El consumo recreativo de marihuana afecta a la capacidad de conducir incluso cuando se está sobrio

Los investigadores del McLean Hospital, un centro psiquiátrico de Belmont (Estados Unidos), han comprobado que el uso recreativo de la marihuana afecta la capacidad de conducir incluso cuando los usuarios no están intoxicados.

El estudio, realizado mediante simulación de conducción, concluye que el uso crónico, intenso y recreativo de la marihuana se asocia con un peor rendimiento al volante en conductores no intoxicados en comparación con los participantes de control sanos que no la consumen.

La investigación, realizada por Mary Kathryn Dahlgren y Staci Gruber, del McLean Hospital y su equipo del Centro de Neuroimagen Cognitiva y Clínica y el Programa Investigaciones sobre la Marihuana para el Descubrimiento Neurocientífico (MIND, por sus siglas en inglés), ha encontrado además que el uso recreativo del cannabis afecta la capacidad de conducción incluso cuando los usuarios no están intoxicados por la marihuana.

Publicado en la revista ‘Drug and Alcohol Dependence’, el estudio ha comprobado que, además de que el uso crónico, intenso y recreativo de cannabis se asocia con un rendimiento de conducción más pobre en personas no intoxicadas a los no usuarios, los investigadores vincularon el inicio temprano del consumo de marihuana (menores de 16 años) con un peor rendimiento.

Si bien varios estudios han examinado el efecto directo de la intoxicación por cannabis en la conducción, ningún otro estudio hasta ahora había examinado los efectos en usuarios de marihuana que no está bajo los efectos de la droga.

Los investigadores utilizaron un simulador de conducción personalizado para evaluar el impacto potencial del consumo de cannabis en el rendimiento al volante. En el momento del estudio, los usuarios de marihuana no habían consumido durante al menos 12 horas y no estaban intoxicados.

En general, los grandes consumidores de marihuana demostraron un peor rendimiento de conducción en comparación con los no usuarios. Por ejemplo, en el ejercicio de conducción simulada, los usuarios de marihuana atropellan a más peatones, exceden el límite de velocidad con mayor frecuencia, hacen menos paradas en los semáforos en rojo y pisan más las líneas centrales de la calzada.

Gruber, uno de los principales expertos mundiales en los efectos cognitivos de la marihuana señala que la idea de que se pueden detectar diferencias en los consumidores de cannabis sobrios puede sorprender al público.

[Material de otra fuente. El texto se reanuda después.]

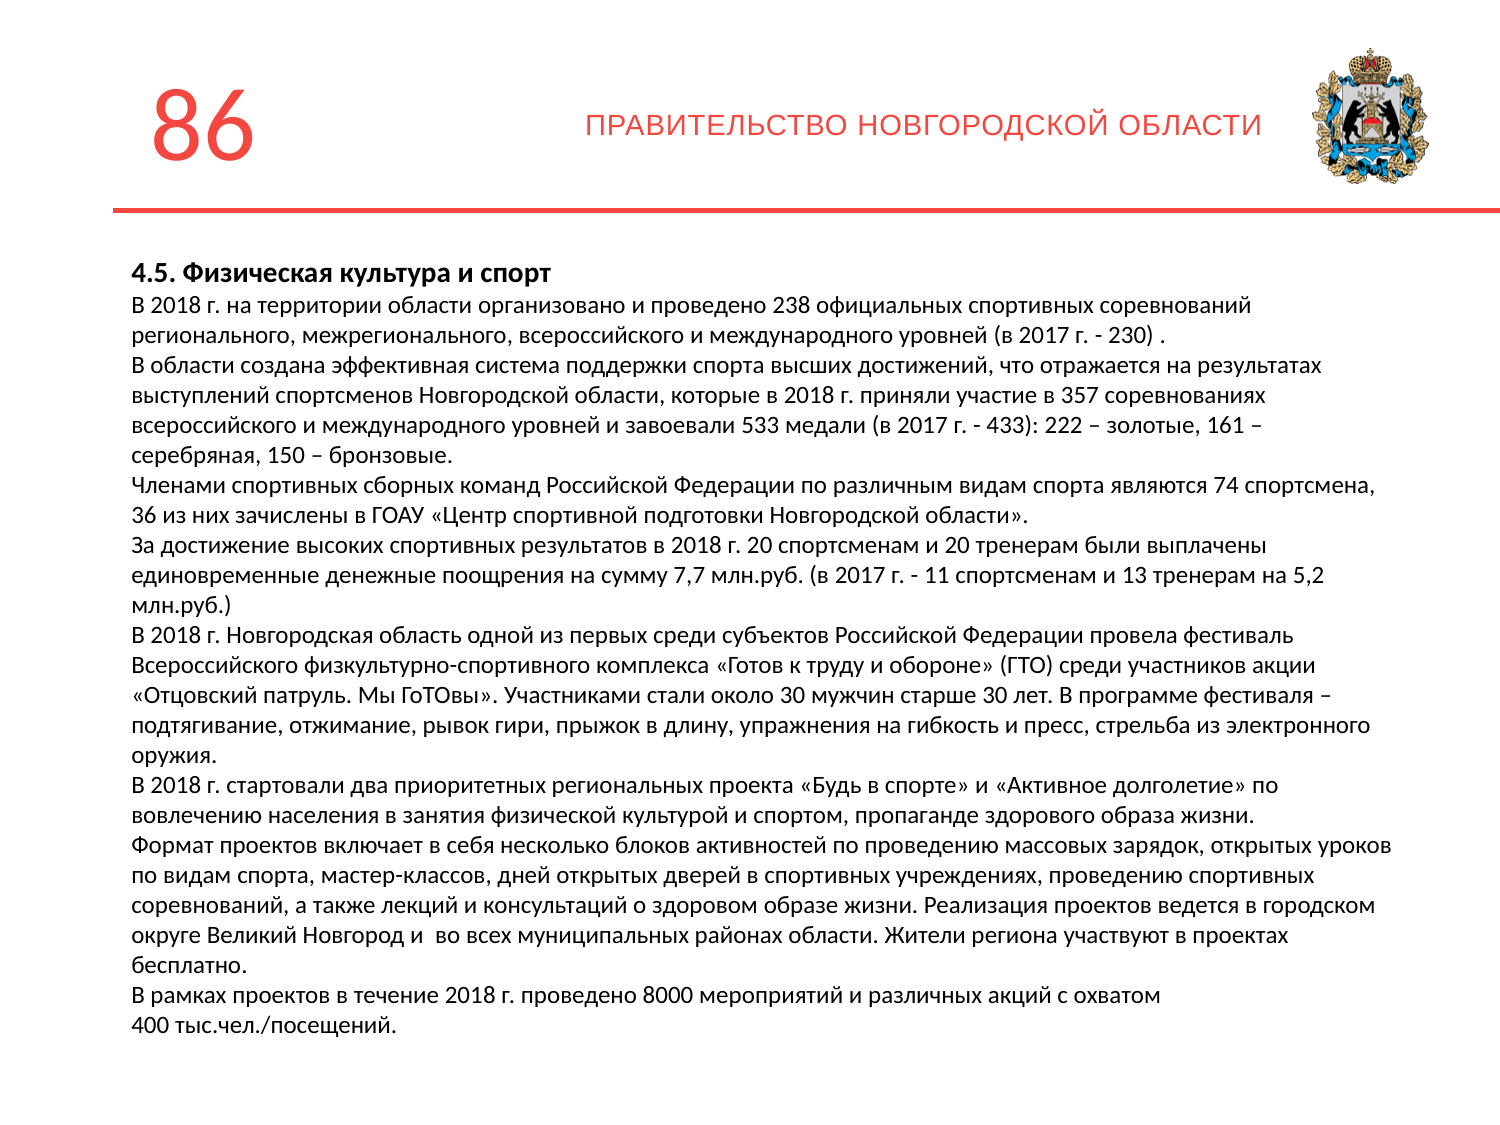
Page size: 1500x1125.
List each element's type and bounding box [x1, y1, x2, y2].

text_box [116, 237, 1411, 1090]
text_box [570, 102, 1311, 147]
text_box [135, 48, 272, 189]
picture [1311, 48, 1429, 184]
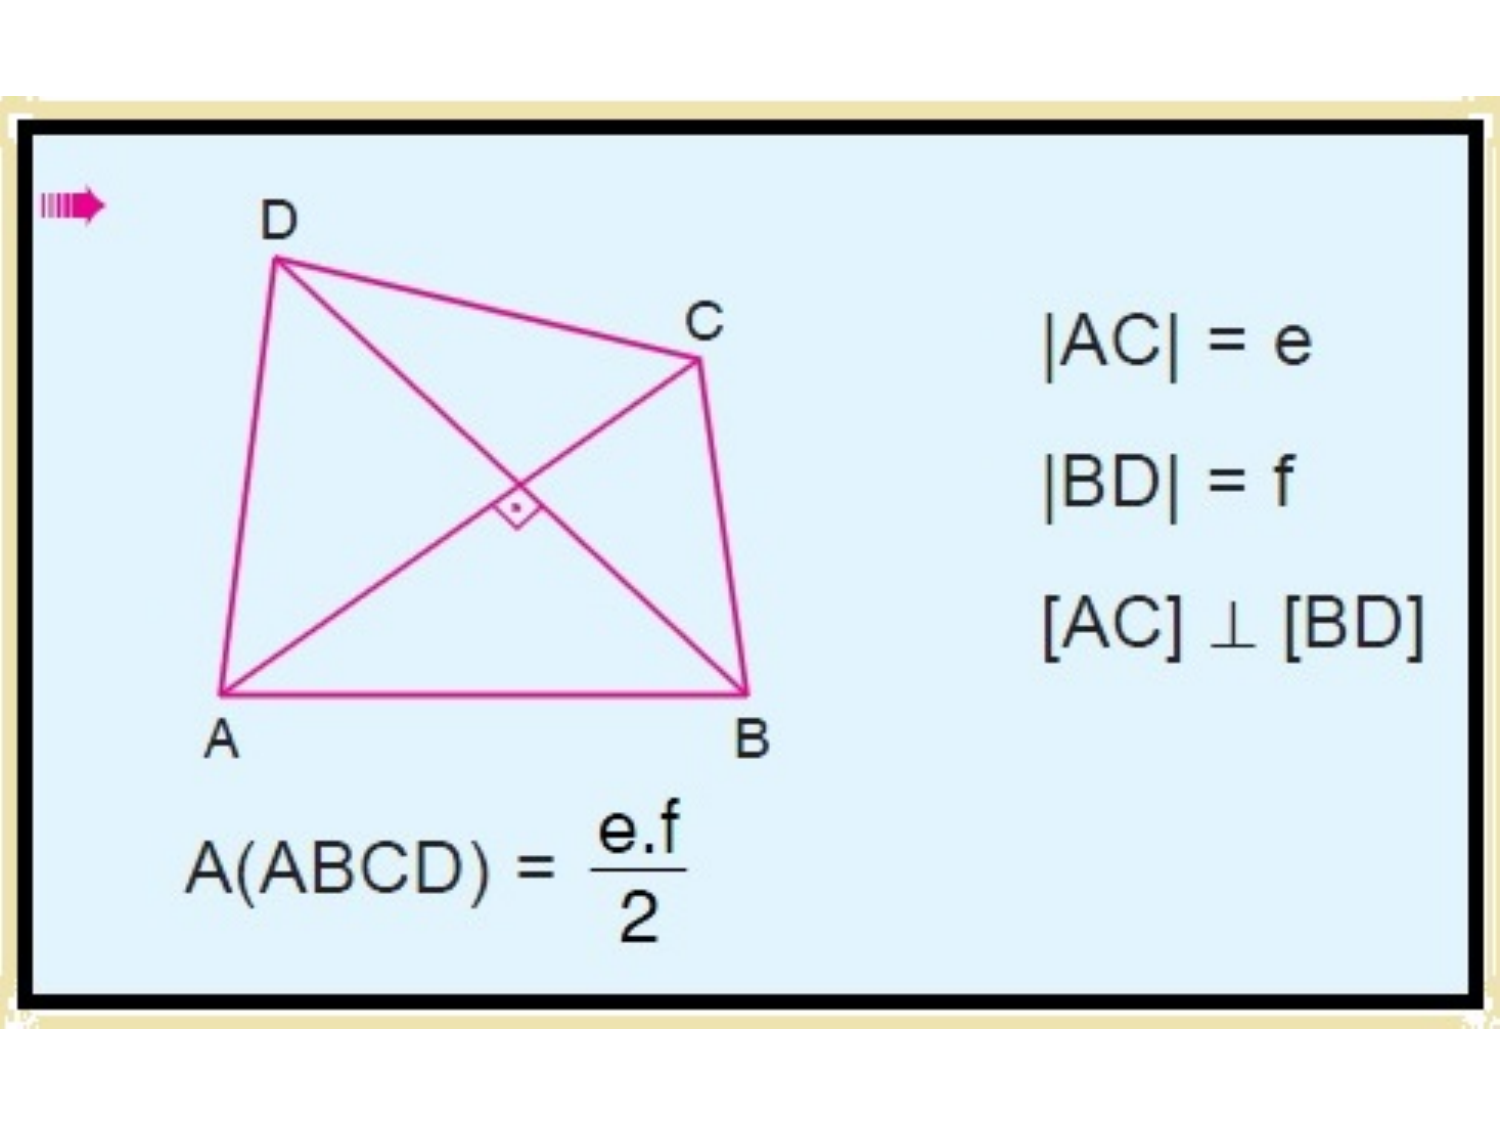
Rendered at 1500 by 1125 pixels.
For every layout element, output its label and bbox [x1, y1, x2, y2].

picture [0, 95, 1500, 1029]
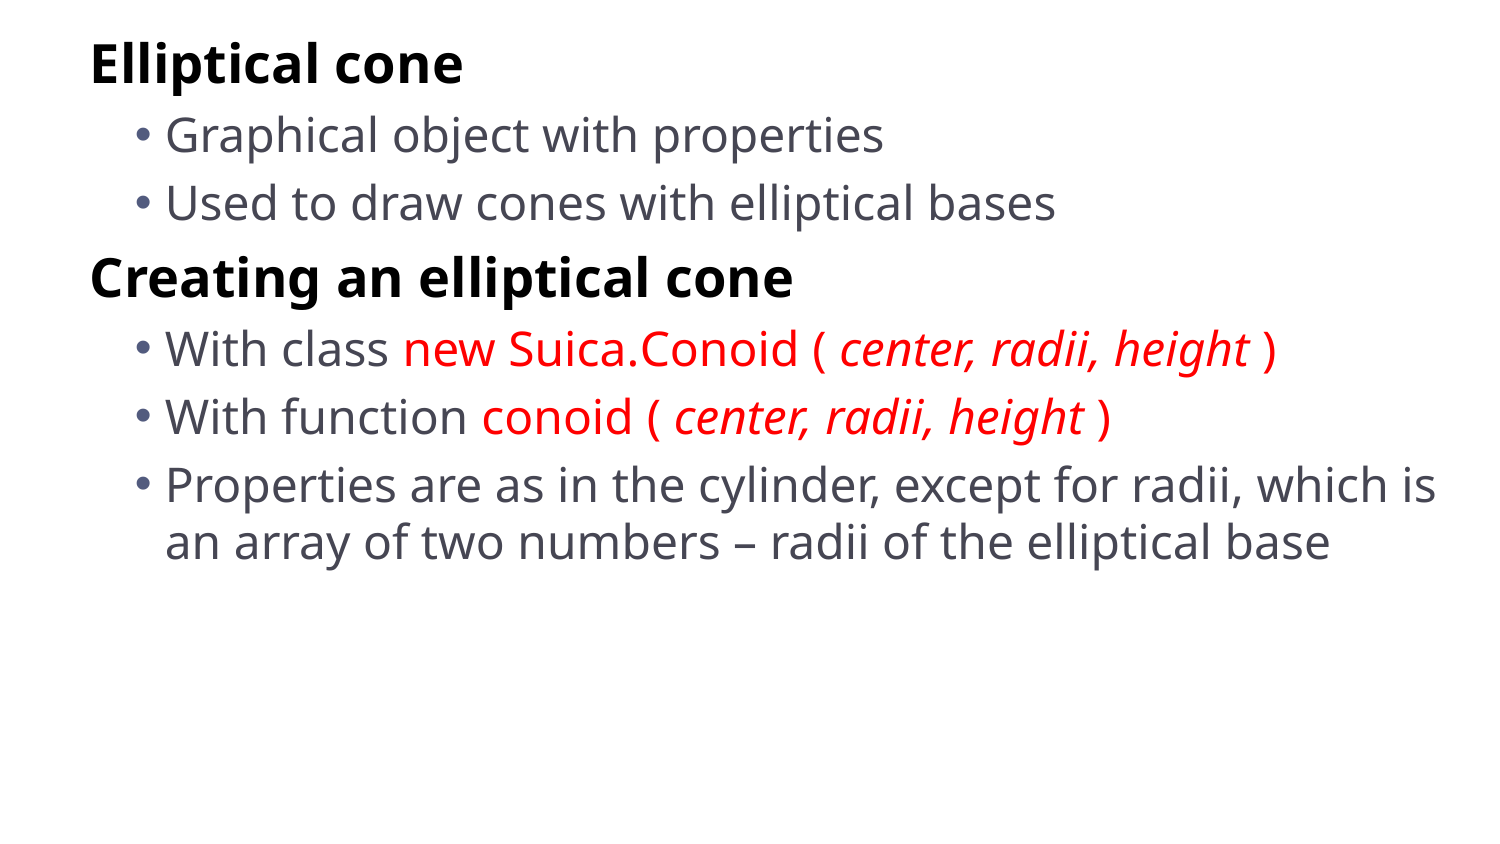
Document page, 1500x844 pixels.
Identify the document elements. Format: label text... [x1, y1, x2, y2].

list Elliptical cone Graphical object with properties Used to draw cones with elliptical bases Creating an elliptical cone With class new Suica.Conoid ( center, radii, height ) With function conoid ( center, radii, height ) Properties are as in the cylinder, except for radii, which is an array of two numbers – radii of the elliptical base [75, 21, 1475, 835]
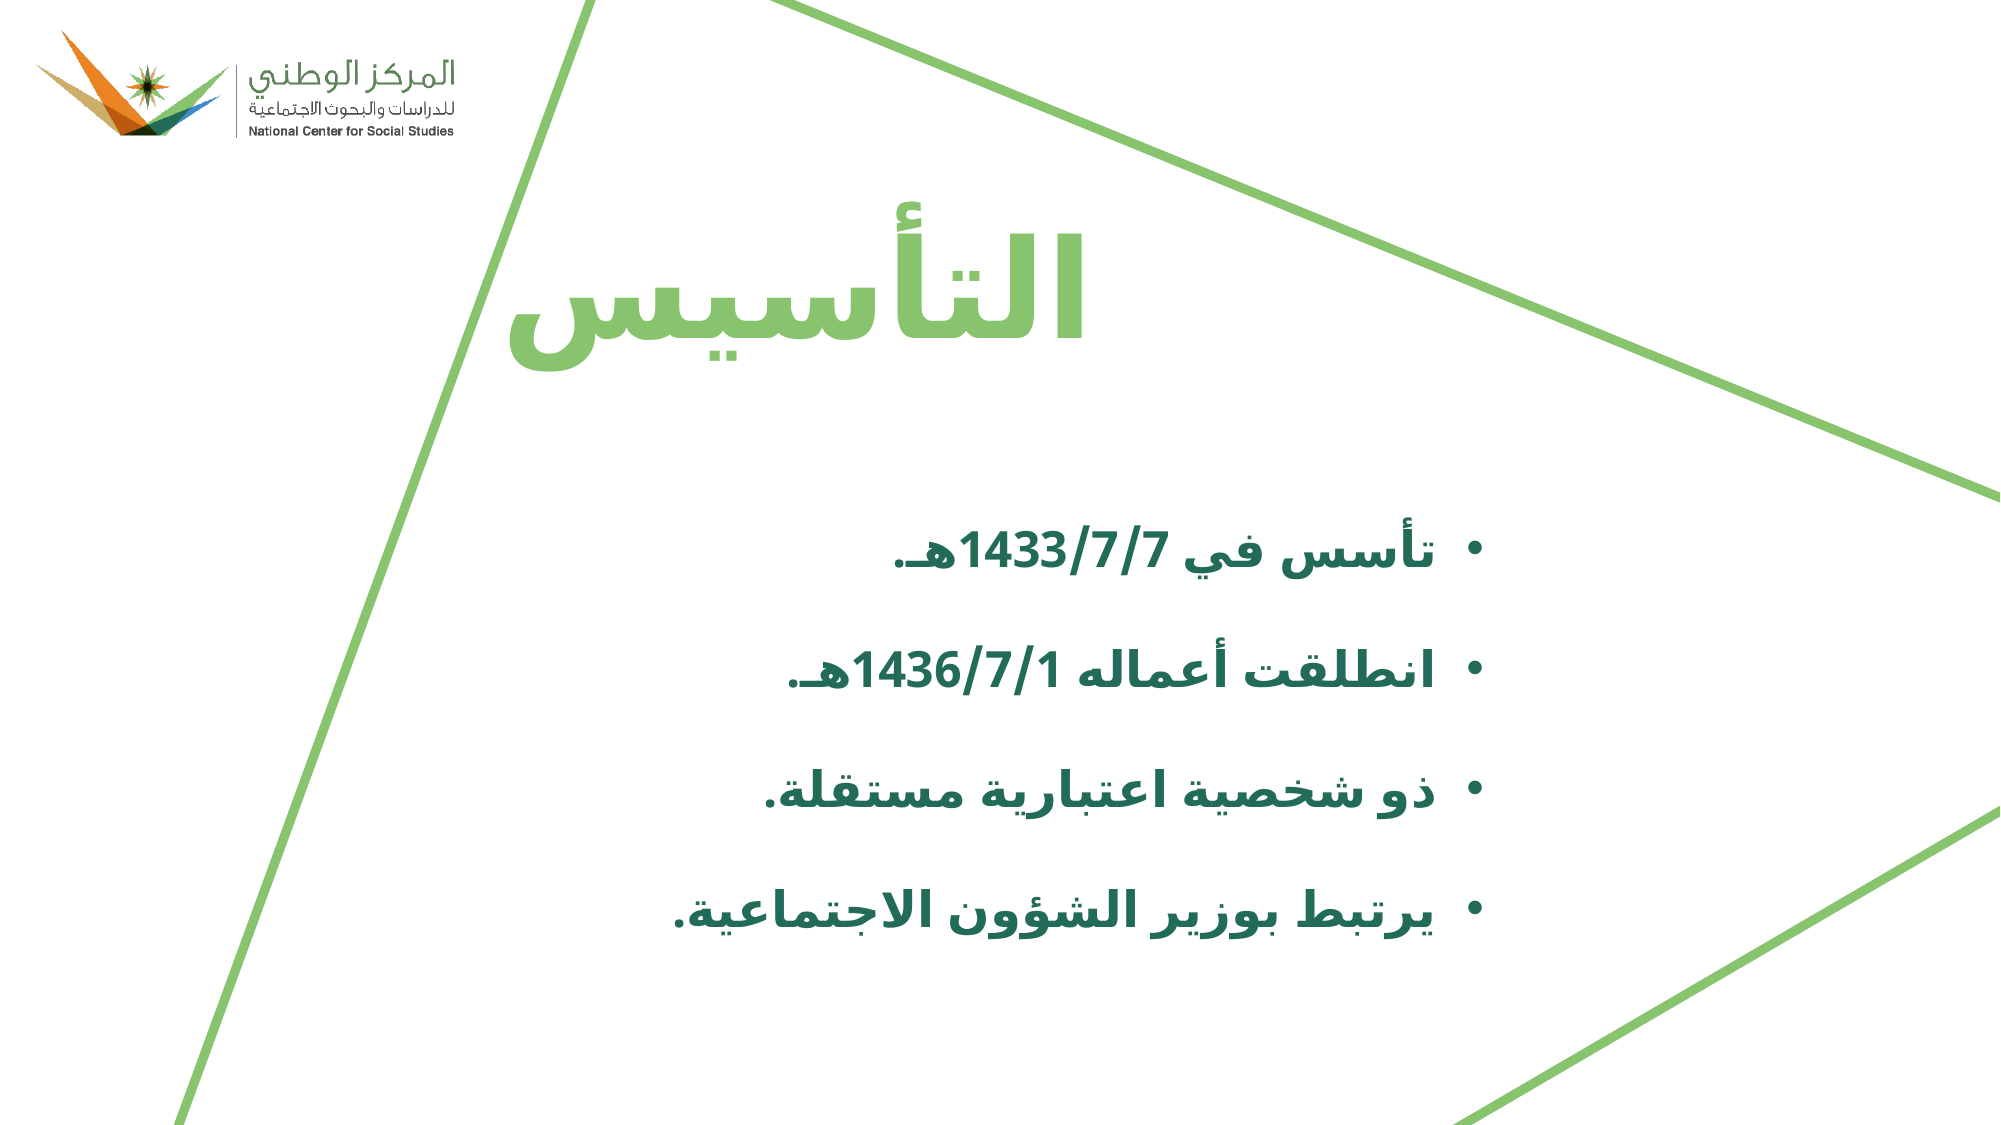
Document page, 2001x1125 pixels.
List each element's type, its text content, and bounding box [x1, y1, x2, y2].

text_box تأسس في 1433/7/7هـ. انطلقت أعماله 1436/7/1هـ. ذو شخصية اعتبارية مستقلة. يرتبط بوزير الشؤون الاجتماعية. [641, 449, 1499, 945]
picture [18, 29, 487, 155]
title التأسيس [381, 107, 1214, 482]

“Las personas que consumen cannabis no necesariamente asumen que pueden conducir de manera diferente incluso cuando no están drogados –alerta–. No estamos sugiriendo que todos los que usan cannabis demuestren problemas al volante, pero es interesante que en una muestra de participantes no intoxicados todavía hay diferencias en aquellos que lo consumen en comparación con aquellos que no lo hacen”.

Cuando los investigadores dividieron a los usuarios de marihuana en grupos según el momento en que comenzaron a consumirla, se detectó una discapacidad importante en la conducción y se destacó claramente a aquellos que comenzaron a usarla regularmente antes de los 16 años.

“No nos sorprendió que las diferencias de rendimiento en el simulador de conducción se vieran principalmente en el grupo de inicio temprano –apunta Dahlgren–. La investigación ha demostrado consistentemente que el uso temprano de sustancias, incluido el uso de cannabis, se asocia con un peor rendimiento cognitivo”.

“Lo interesante fue que cuando examinamos la impulsividad en nuestros análisis –añade–, la mayoría de las diferencias que vimos entre los consumidores de cannabis y los controles saludables desaparecieron, lo que sugiere que la impulsividad puede desempeñar un papel en las diferencias de rendimiento”.

Los estados norteamericanos donde se ha legalizado la marihuana han visto una creciente preocupación pública de que más personas conducirán en estado de ebriedad. Pero dado que los problemas de rendimiento pueden ocurrir incluso en personas que no están intoxicadas, Gruber alerta de que el público necesita repensar las formas en que entiende el deterioro.

“Ha habido mucho interés en cómo podemos identificar de manera más fácil y precisa la intoxicación por cannabis en la carretera, pero la verdad es que es fundamental evaluar el deterioro, independientemente de la fuente o la causa”, señala.

“Es importante tener en cuenta que tanto si alguien está intoxicado de manera aguda como es un gran consumidor de cannabis recreativo que no está intoxicado puede haber un impacto en la conducción, pero ciertamente no todos demuestran una discapacidad simplemente como una función de exposición al cannabis –explica–. Es especialmente importante tener en cuenta esto dado el número creciente de pacientes con cannabis medicinal que difieren de los usuarios recreativos con respecto a la elección del producto y el objetivo de uso”.